小厮恭声回答:“大少爷吩咐过了,这几日有要紧的公务,任何人来都不见。”
崔书雪粉白的面皮蒙上淡淡的怒色,这些日子以来,她实在憋闷的很,她崔书雪才是谢家明媒正娶的嫡妻,
怎么反过来,她倒像是低三下四的妾室,整日看着夫君脸色,甚至连脸色都看不到。
小厮观面色,见主母夫人似乎有些不悦,
又道:“夫人不必多想,公子前日去宫里看了二小姐,为防给府里人过了病气,才将自己关在了书房。
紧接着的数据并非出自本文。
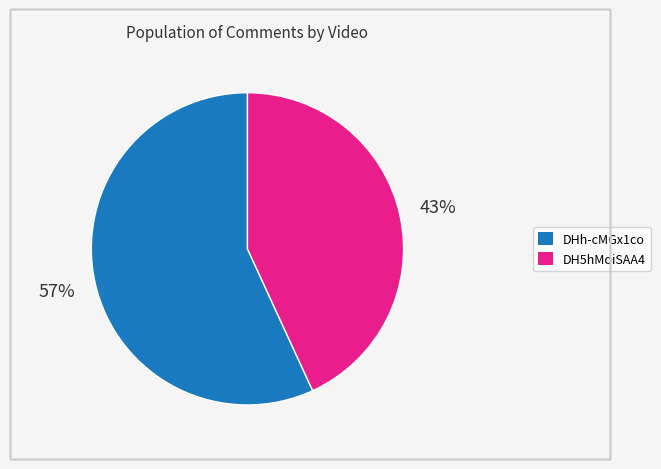

To the nearest percent, what percentage of the pie is DH5hMoiSAA4?

43%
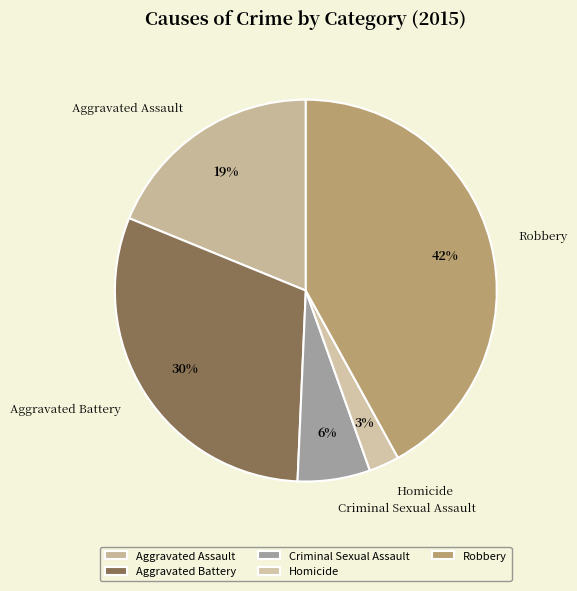

To the nearest percent, what portion does Criminal Sexual Assault represent?

6%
”
崔书雪微怔,
他去宫里了?他去宫里是见了柔妃,还是那位长公主?
宫里瘟疫蔓延,他竟如此不顾惜自己的身子和一整个谢府,冒险也要见她?
他们当真如此情谊深重。
崔书雪突然觉得,自己像个笑话一样,徒有一个谢夫人的空名,
实则,夫君的宠爱,她丝毫未得到过。
他的心,完完全全属于另一个人……
*
唐靖一身内侍衣衫,混在采买队伍的中间,就这么跟着进了宫。
进了宫没走几步,唐靖便借口内急,闪身直奔北苑而去。
一进北苑,
情况竟不似他与如妃所想,北苑竟被禁军密不透风般的层层包围住。
几个内侍正从北苑出来,
唐靖一闪身垂着眸低眉顺眼的跟在了后头,
待到了一处无人之地时,唐靖将最后一个身形娇小的内侍一把拽了出来,
内侍见他是生面孔,正要惊呼出声时,一把泛着寒光的利刃,明晃晃的架在了他的颈上。
唐靖此刻毫不掩饰眼底的精光,冒出的丝丝寒意里,偶尔也夹杂着星星点点的杀意,
内侍心头一震,余光扫过利刃,颤声问道,
“你想做什么……”
唐靖一扬眉梢,嗓音清冽,
“不想死,就乖乖回答我的问题。”
内侍没什么骨气,慌忙点头。
“你问,我都说!”
唐靖眸光一闪,压低声音,“北苑那位,现在怎么样了?”
内侍眼眸蓦得抬起,如此关心北苑里的人,那他……
颈上的利刃又向他靠近了几分,
男人危险的声音响起,“不说,现在就杀了你!”
内侍急忙道来:“北苑闹了瘟疫,两个内侍都被关在了南边的宫里,北苑现在只有先帝一个人,咱们几个人,只是奉命去给他送一日三餐的。”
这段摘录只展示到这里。